The germanium crystal documented here comes from the estate of Professor Heinz Beneking. Professor Beneking was one of the first to carry out research and teaching in the field of semiconductor technology in Germany. He worked at the RWTH Aachen.

The germanium disk was certainly cut from a longer crystal pulled from a melt. This slice was then cut horizontally and vertically to produce rods of the same size. Some of the rods were broken out of the crystal. As will become clear, it must be germanium.

The crystal comes with the paper shown here. According to this, transistors should be made from it.

A comparison with a CR2032 button cell shows that the crystal disk is not very large.

Over time quite some dirt has accumulated in the gaps.
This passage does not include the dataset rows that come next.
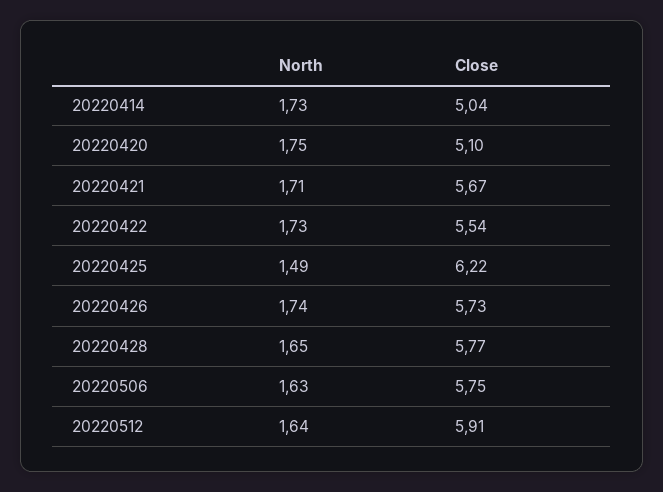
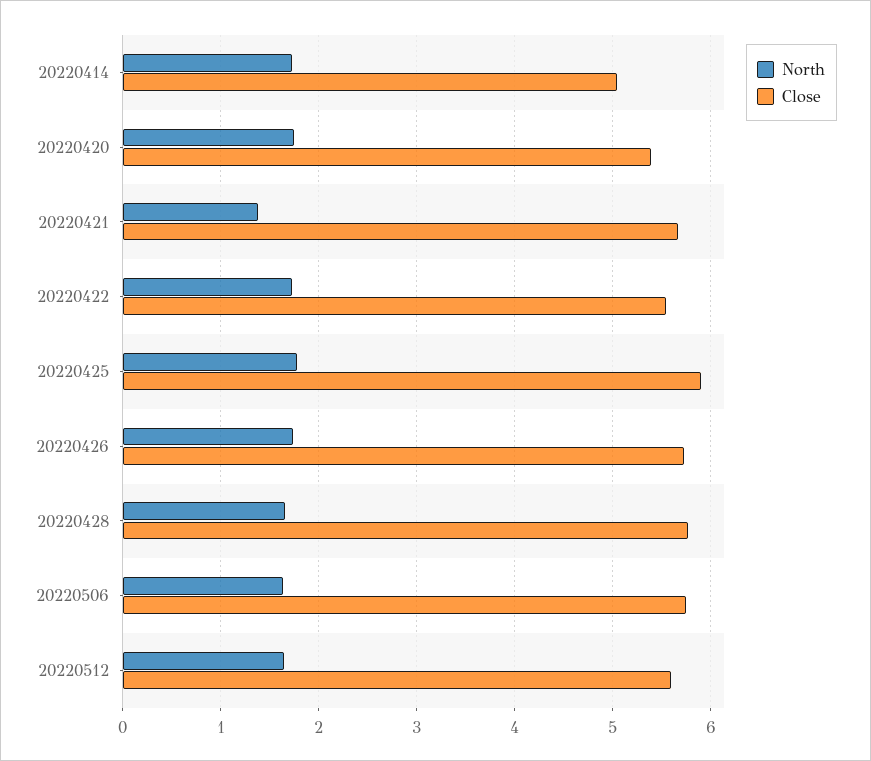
  {
    "North": {
      "20220414": 1.73,
      "20220420": 1.75,
-     "20220421": 1.71,
+     "20220421": 1.4,
      "20220422": 1.73,
-     "20220425": 1.49,
+     "20220425": 1.8,
      "20220426": 1.74,
      "20220428": 1.65,
      "20220506": 1.63,
      "20220512": 1.64
    },
    "Close": {
      "20220414": 5.04,
-     "20220420": 5.1,
+     "20220420": 5.4,
      "20220421": 5.67,
      "20220422": 5.54,
-     "20220425": 6.22,
+     "20220425": 5.9,
      "20220426": 5.73,
      "20220428": 5.77,
      "20220506": 5.75,
-     "20220512": 5.91
+     "20220512": 5.6
    }
  }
The dimensions of the rods are 0,6mm x 0,6mm x 1,8mm. The surface is surprisingly smooth. Perhaps the surface was etched after sawing. This would make sense, as impurities and dirt on the surface can have a negative effect on the properties of the later transistors.

The fifth edition of the “General Electric Transistor Manual” explains what is behind the term metlback. It is a lesser known method of creating an NPN transistor. In principle, the process works with both germanium and silicon, although it was usually used with germanium crystals.
First, n and p doping are introduced into a germanium crystal so that the n doping is dominant. The crystal is cut into rods, attached with one side to a heat sink and heated until the other side melts. If the melt is allowed to cool, it first recrystallizes slowly at the still solid area and then increasingly faster towards the end. The incorporation of n and p dopant atoms depends in part on the speed of crystallization. Gallium, which is usually used as a p-dopant, is hardly influenced by the speed of recrystallization. Antimony, which is usually used as an n-dopant, builds up more strongly in the crystal structure the faster the crystallization takes place. This physical effect ensures that a layer is formed on the non-melted rod that has a dominant p-doping, while the n-doping predominates again in the remaining area. This results in the desired NPN structure.
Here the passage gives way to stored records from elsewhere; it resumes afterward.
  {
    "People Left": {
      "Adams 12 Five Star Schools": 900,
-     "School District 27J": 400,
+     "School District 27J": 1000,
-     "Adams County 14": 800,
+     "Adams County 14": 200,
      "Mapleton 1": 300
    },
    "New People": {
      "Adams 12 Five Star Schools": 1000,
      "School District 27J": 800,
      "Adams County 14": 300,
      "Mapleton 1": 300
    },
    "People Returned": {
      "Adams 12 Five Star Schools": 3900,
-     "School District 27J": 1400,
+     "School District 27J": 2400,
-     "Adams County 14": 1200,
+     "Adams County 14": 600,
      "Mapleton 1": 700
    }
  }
In the book “Getting Started With Transistors”, Lous E. Garner shows what a transistor with a so-called meltback junction usually looks like.
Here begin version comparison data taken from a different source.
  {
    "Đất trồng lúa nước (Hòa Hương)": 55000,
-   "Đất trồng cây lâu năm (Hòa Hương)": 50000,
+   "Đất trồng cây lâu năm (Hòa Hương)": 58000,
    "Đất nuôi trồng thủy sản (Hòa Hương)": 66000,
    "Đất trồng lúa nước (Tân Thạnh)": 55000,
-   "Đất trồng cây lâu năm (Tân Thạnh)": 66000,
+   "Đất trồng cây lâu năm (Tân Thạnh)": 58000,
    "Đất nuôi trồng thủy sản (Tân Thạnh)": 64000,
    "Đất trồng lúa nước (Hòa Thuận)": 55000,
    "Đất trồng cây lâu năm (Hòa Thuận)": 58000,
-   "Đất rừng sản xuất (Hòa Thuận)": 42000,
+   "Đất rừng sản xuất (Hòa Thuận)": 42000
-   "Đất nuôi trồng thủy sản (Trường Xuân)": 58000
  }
However, the term meltback is also used in another context. Robert Widlar is the author of a training document entitled “Transistors”, which was used in the “Department of Weapons Training Lowry Air Force Base Colorado”. The fifth chapter of this document describes another way to create NPN transistors. This involves pulling a germanium crystal from a melt containing n- and p-dopants, with the n-dopant (antimony) dominating. By increasing the temperature of the melt, the growth rate of the crystal can be reduced. The physical relationship described above then ensures that the p-dopant dominates in this area.
If the temperature of the melt is increased a little more during this process, part of the crystal that has already been produced melts again. As a result, the transition to the p-type semiconductor, which occurred when the temperature was first increased, melts again and an advantageous, more abrupt transition occurs. This process is also referred to as meltback. The germanium crystal handed down by Professor Beneking is certainly the variant in which the germanium rods still have to be melted. This is clear due to the paper which describes that transistors should be built by meltback.